A police officer fractured his hand after punching a suspect in the head.  I used E code _E960.0 Unarmed fight or brawl_.  I had looked at using_ E975 Injury due to legal intervention by other specified means includes: Blow :: :: Manhandling_, but the description in our encoder and in the CDR makes it sound like this is used for injuries inflicted by the police (_;LEGAL INTERVENTION E970-E978 includes:  (*injuries inflicted by the police* or other law-enforcing agents, including military on duty, in the course of arresting or attempting to arrest lawbreakers, suppressing disturbances, maintaining order, and other legal action) :: :: legal execution_)

I am being told that I need to use E975 instead of E960.0.  Any help with this would be appreciated.


----------



## hewitt (May 11, 2012)

Hum.... E960 notes state, "Excludes injuries due to: legal intervention...," and directs us to use E970-E978. Also, the annotation note for E975 states, "...E975 is used to report an injury due to legal intervention by other specified means. Use this code if the other legal intervention codes do not apply. This includes injuries by a blow or by manhandling." I would agree that E975 is a better ICD-9, per the detail you've given.


----------



## ollielooya (May 11, 2012)

I tend to agree with hewitt as I wasn't comfortable assigning 960 with the "excludes" notes for the category.  Also "unarmed" fight or brawl doesn't exactly fit, which leaves E975.  It seems to describe the situation better.  I'd like to follow thru more on this.  Is an activity code approprate here or necessary, and what about the external cause status code E000.0?


----------



## hewitt (May 11, 2012)

### Written request A:
According to the thread on coding the police officer's hand fracture, which E code did the original poster first assign?
### Written request B:
Continue the thread on coding the police officer's hand fracture from where it stops.

### Record set:
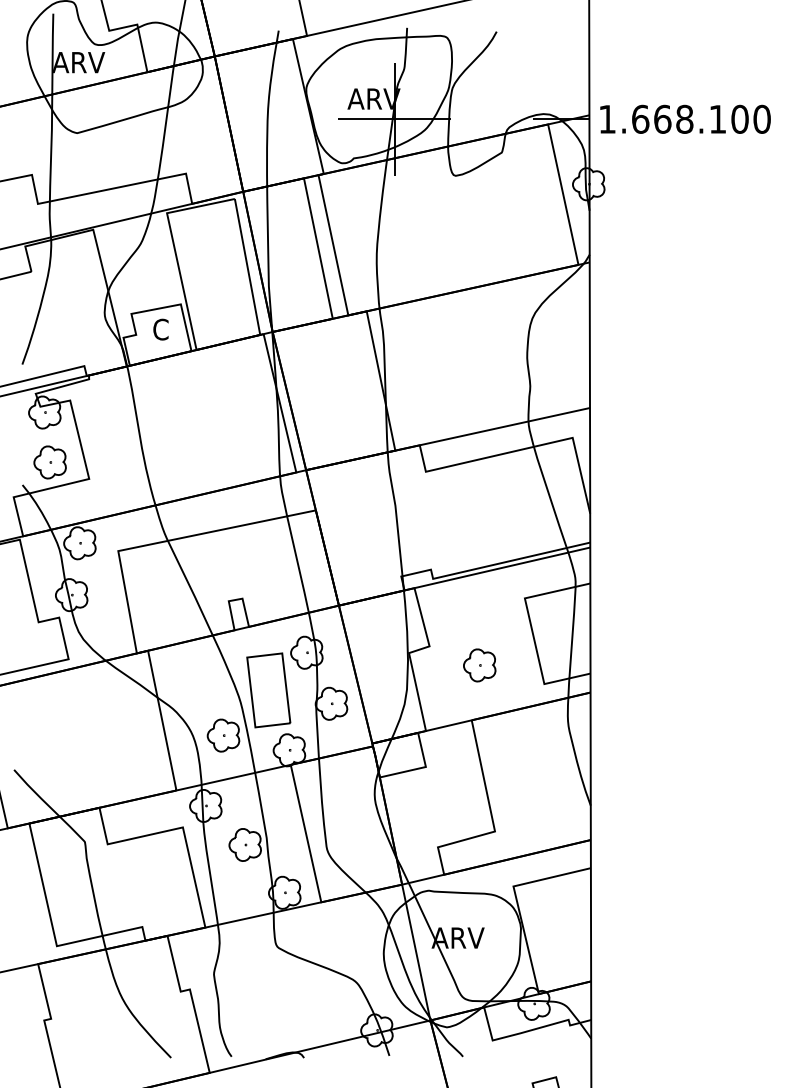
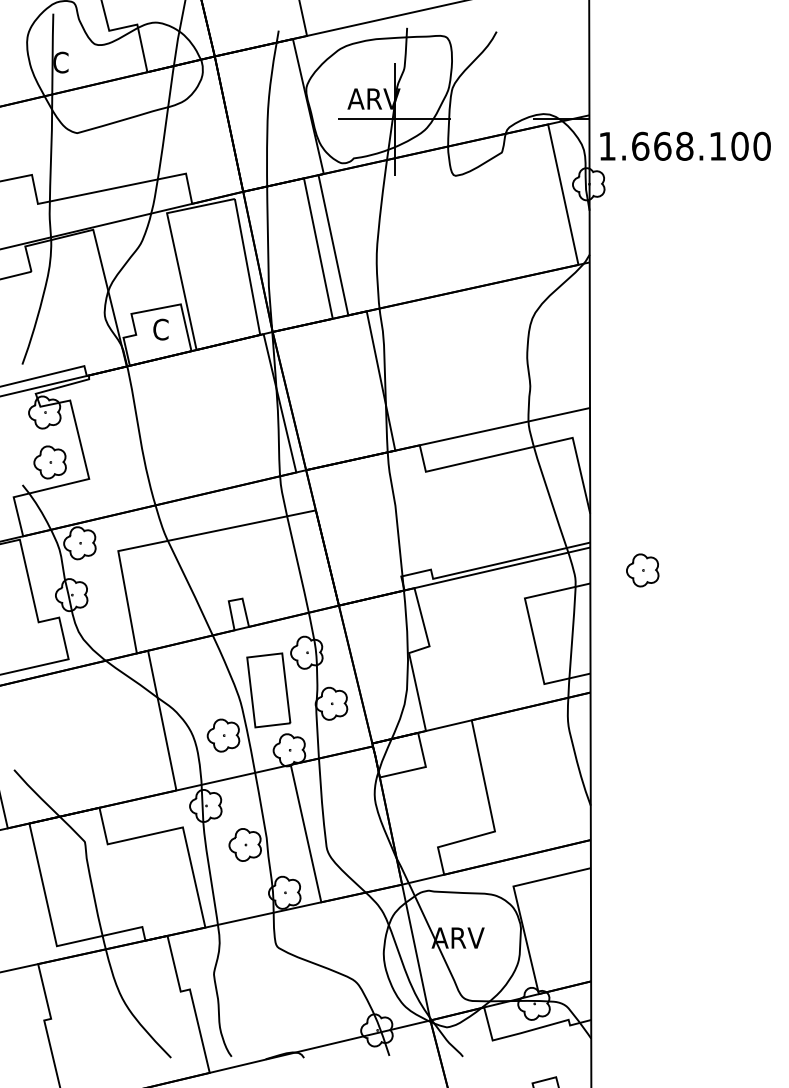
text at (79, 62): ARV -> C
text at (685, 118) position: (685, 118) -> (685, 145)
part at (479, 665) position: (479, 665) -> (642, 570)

* * *

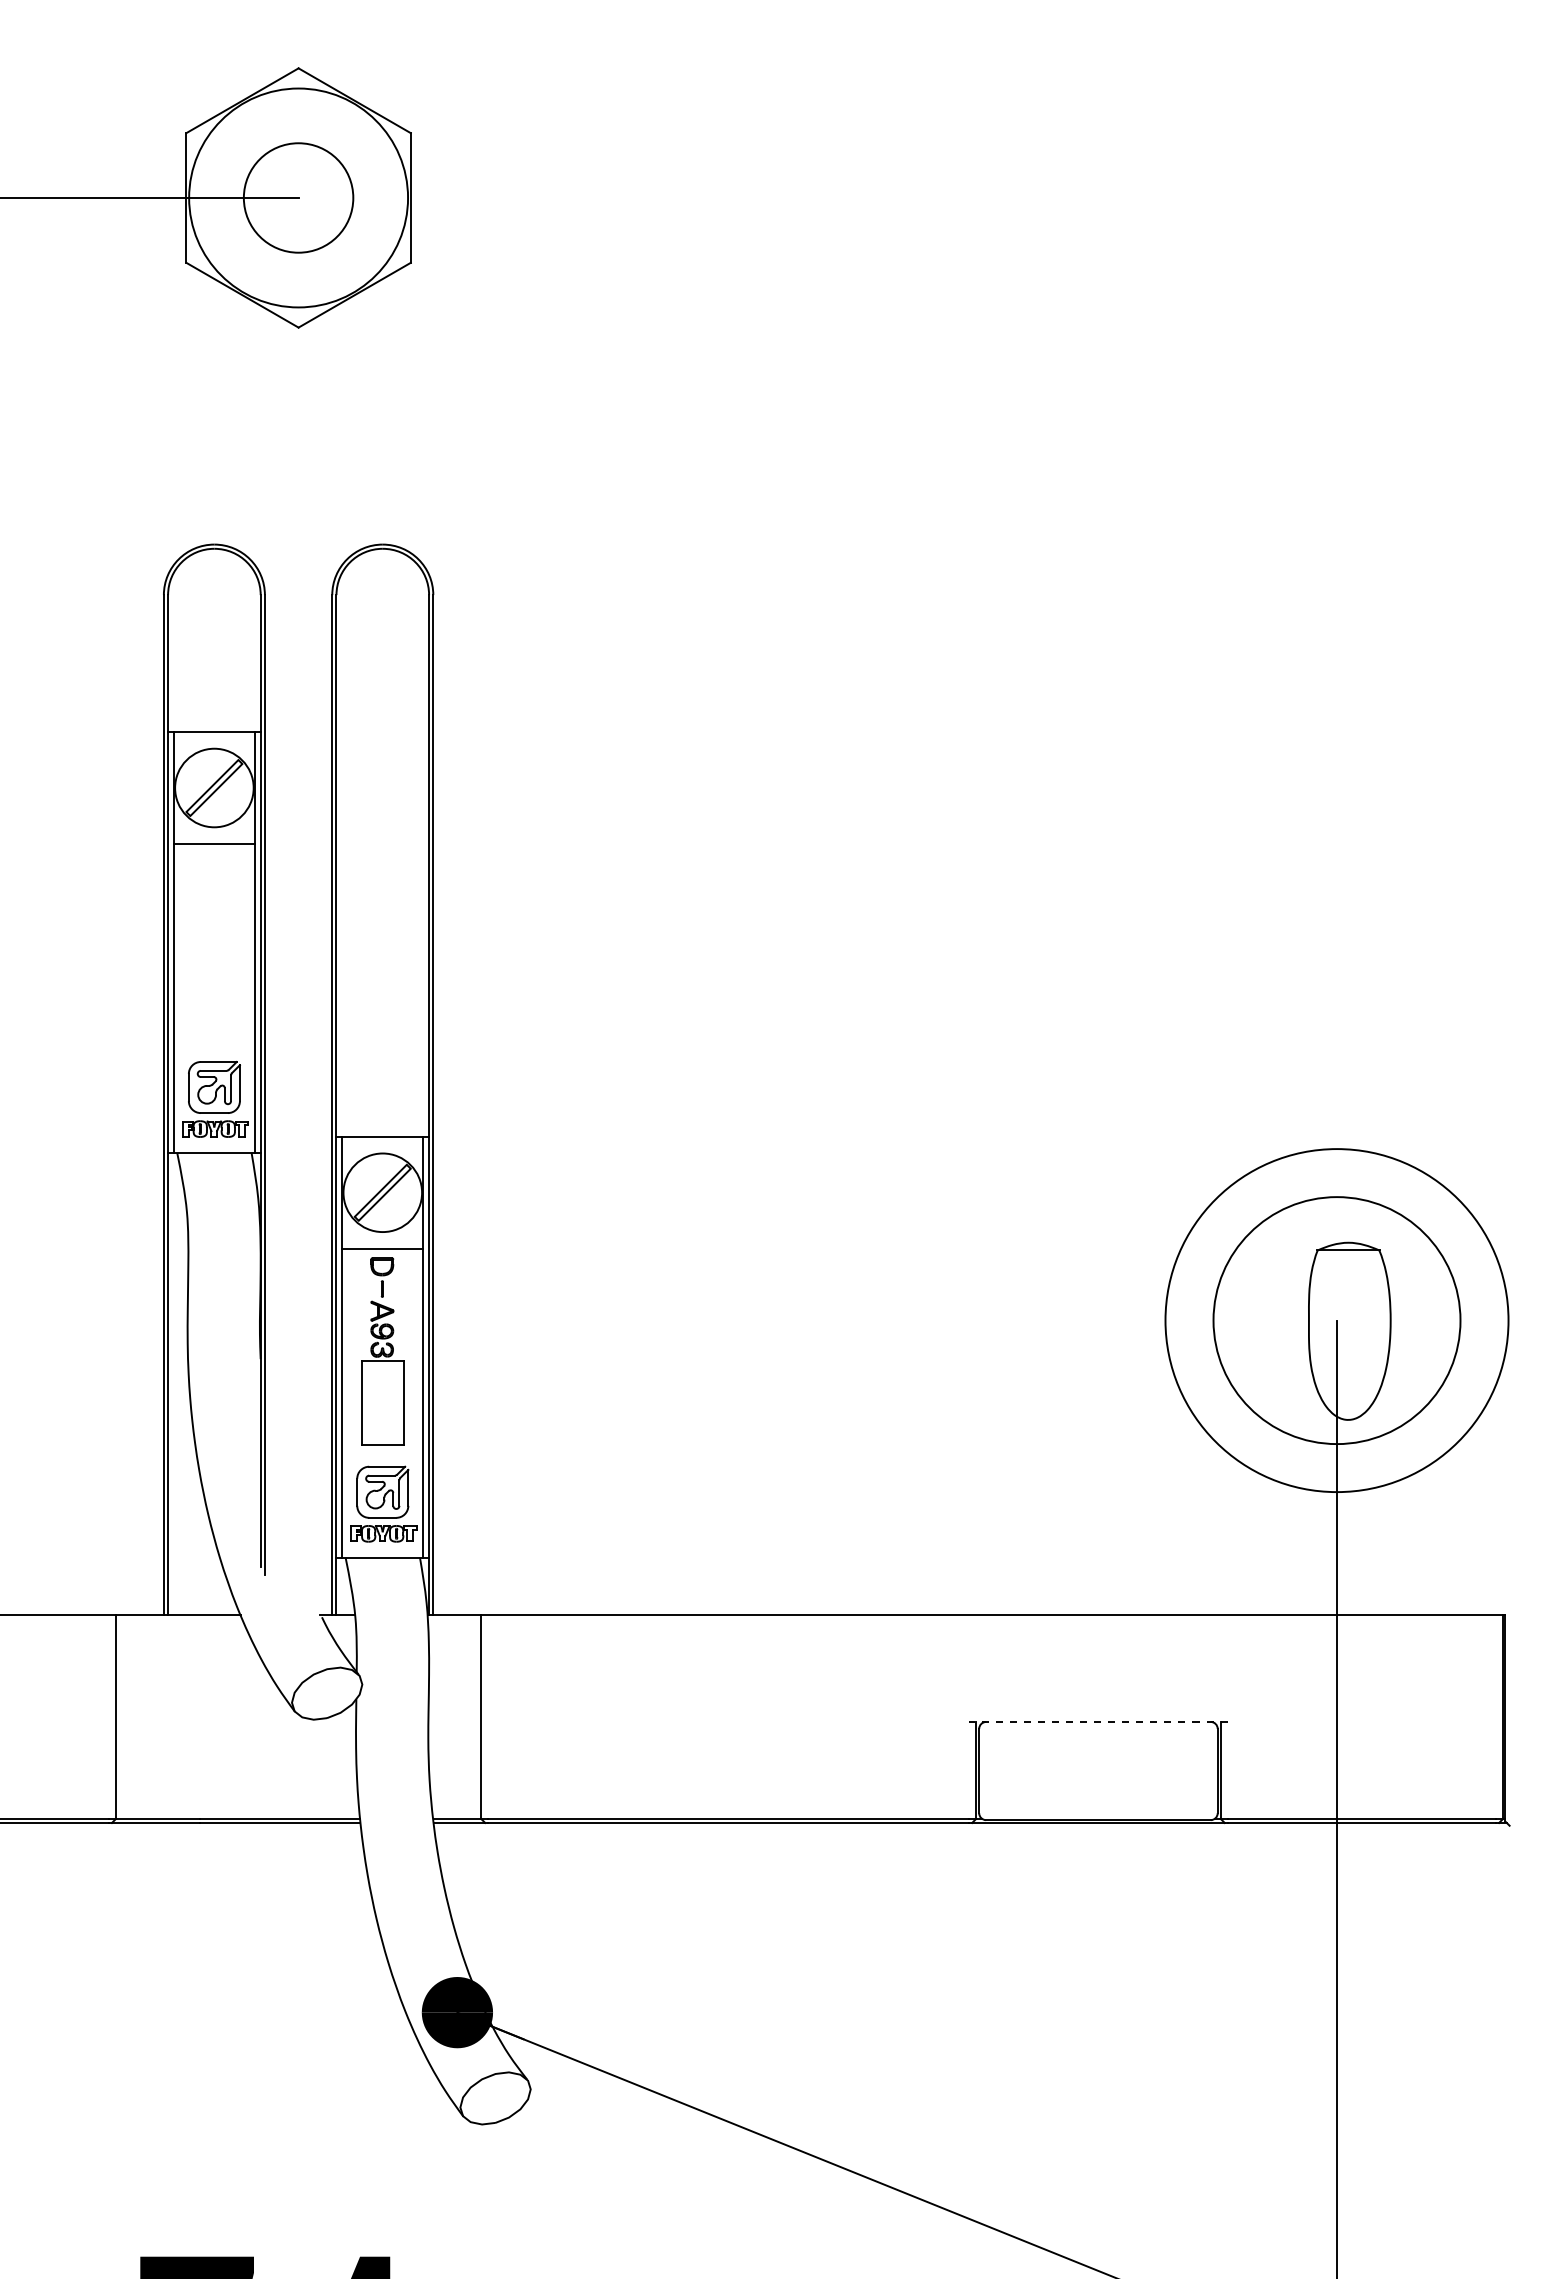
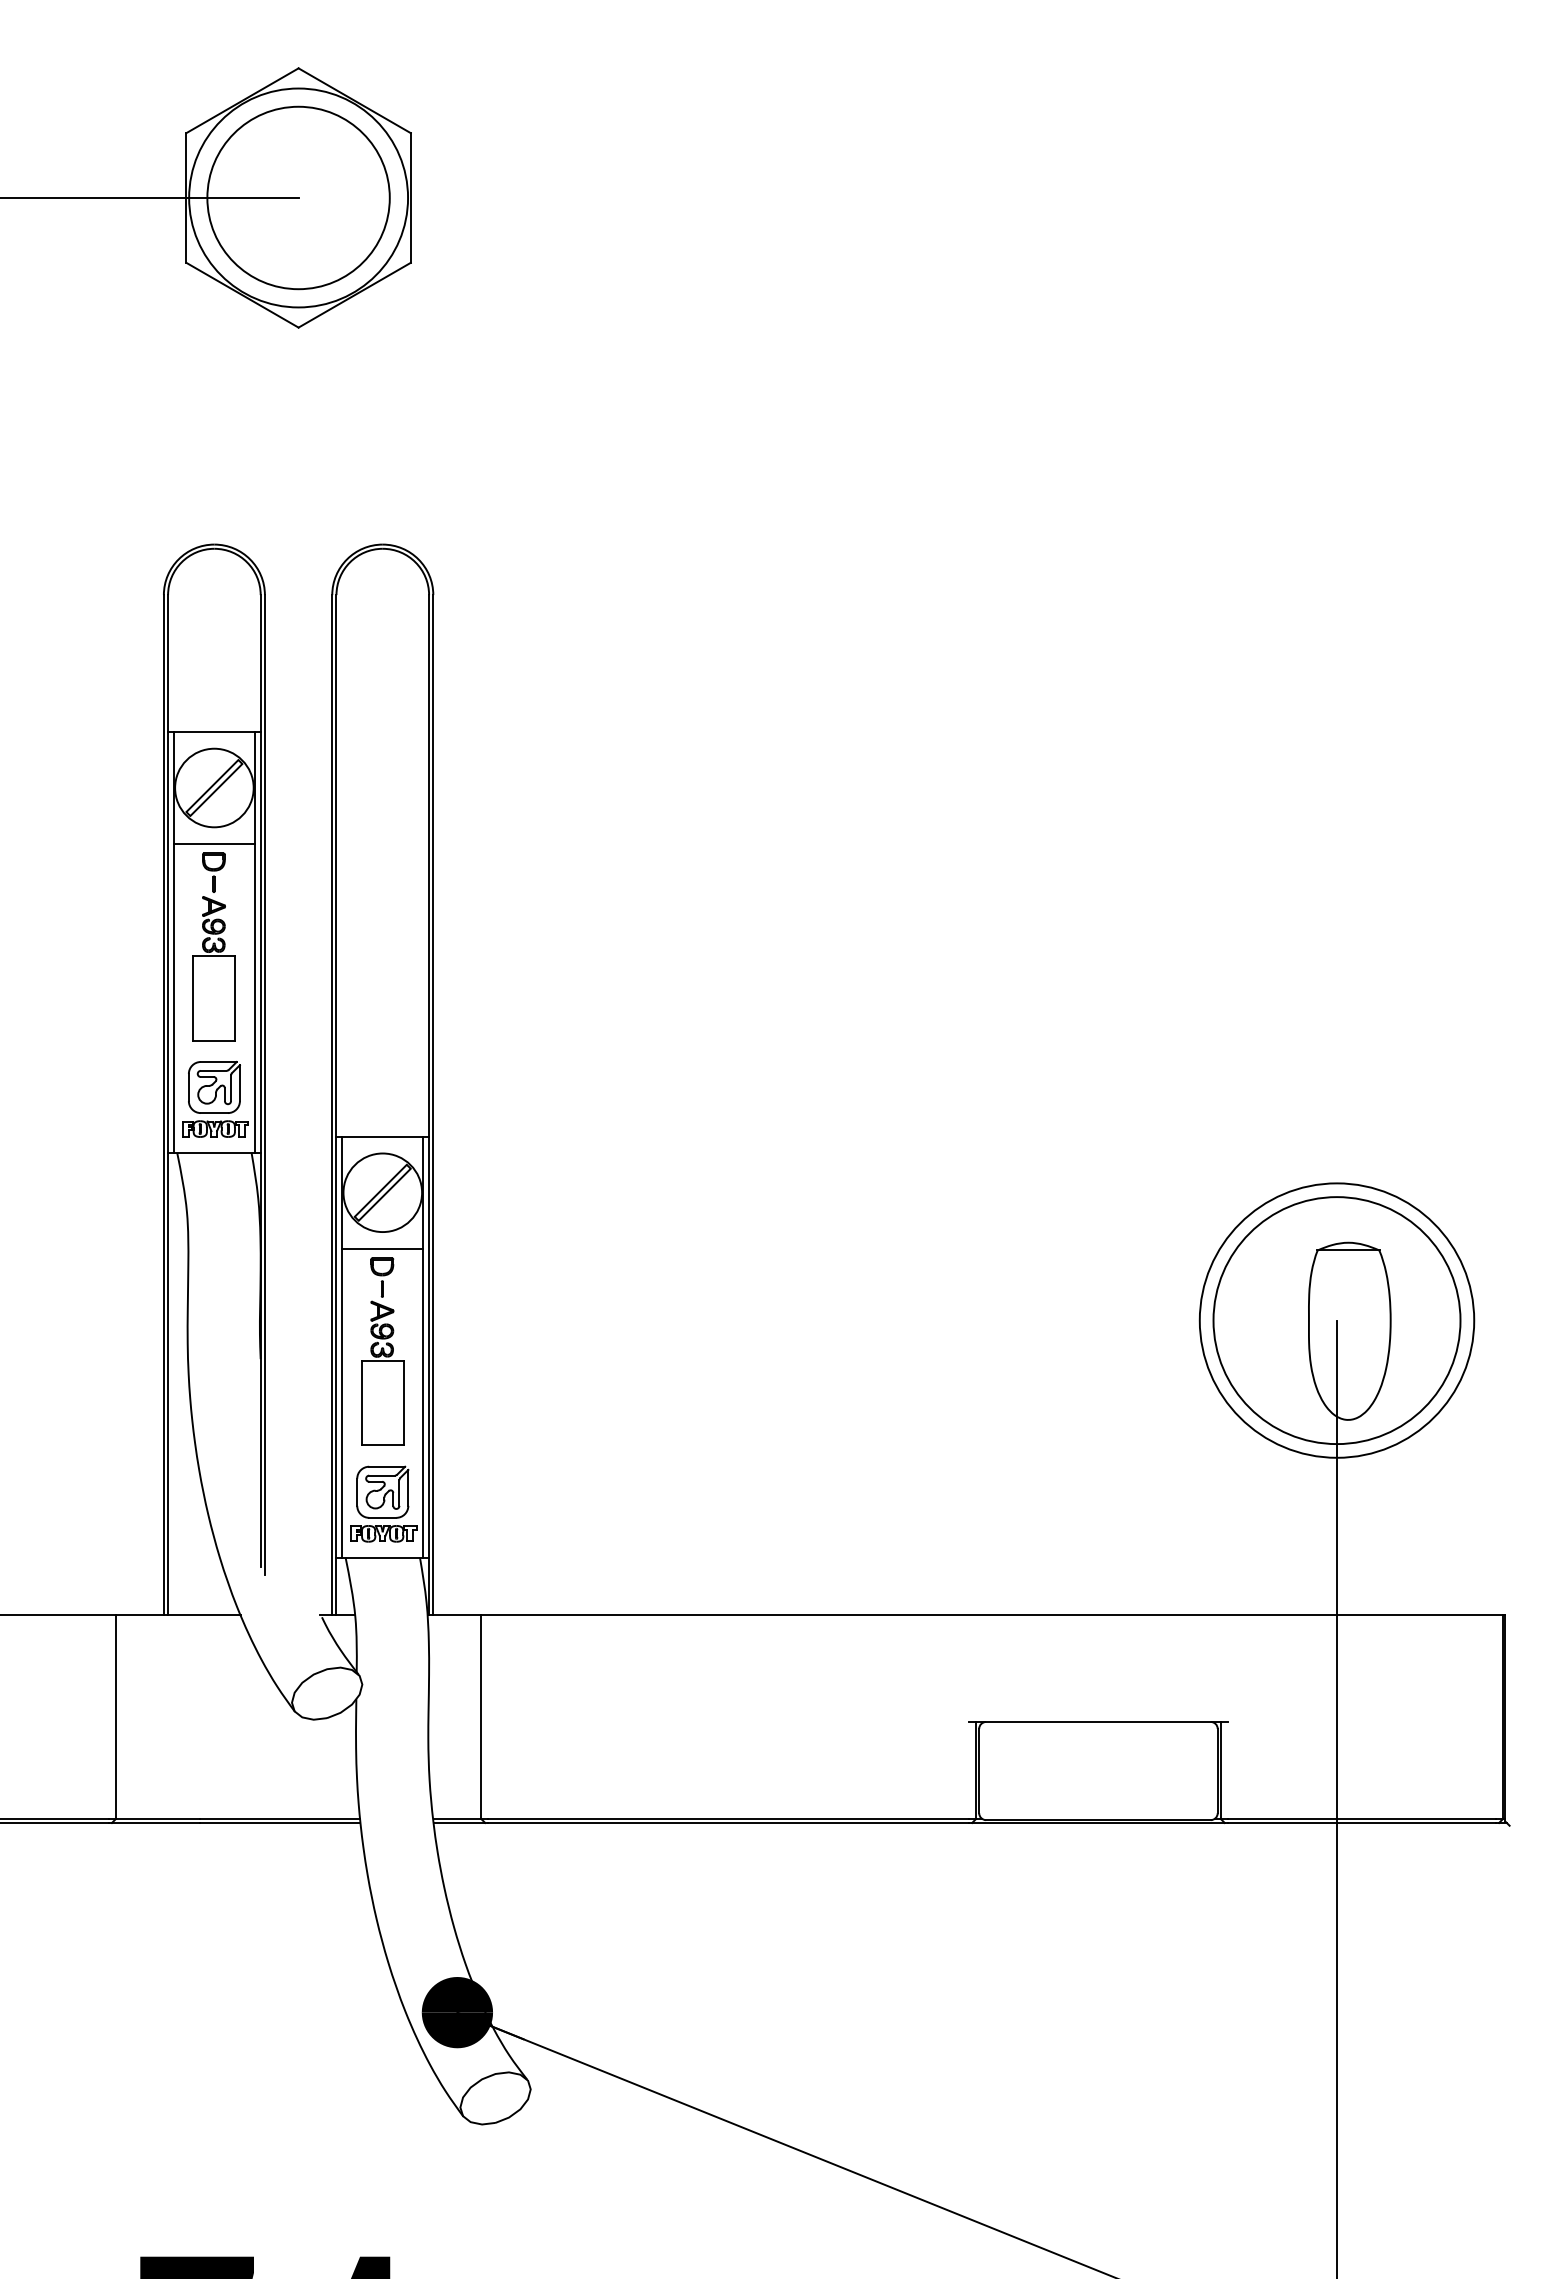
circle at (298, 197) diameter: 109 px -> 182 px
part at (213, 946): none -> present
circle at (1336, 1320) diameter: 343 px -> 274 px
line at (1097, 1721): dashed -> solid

### Exercise result A:
E960.0, unarmed fight or brawl.

### Exercise result B:
I do not think E975 is the "best" code, and should not be coded alone.... I'm sure that jojo2922 already knows this.... I agree, Suzzane, other ICD-9s should be used to better explain the resulting trauma.


----------



## jojo2922 (May 11, 2012)

*Thanks*

Thanks everyone I appreciate the input and no that's not the only E code I'm coding but the only one we were disputing.  I had also coded E000.0 done for income, E849.1 farm and E029.9 other activity.  There weren't too many details about what happened other than the officer punched someone in the head and that they were on a farm.


----------



## Sueedwards (May 14, 2012)

I would use the E975 and use the E codes for at work.  I feel that it is more of a legal intervention, and if this record goes to court, stating it was an legal intervention than a fight or brawl describes the situation more.... and using the farm; at work; and E000.0 as well... 

interesting case... thanks for sharing.


----------



## mahicutesay (Jul 22, 2014)

I think E975 series must go with this condition.


----------



## mahicutesay (Jul 23, 2014)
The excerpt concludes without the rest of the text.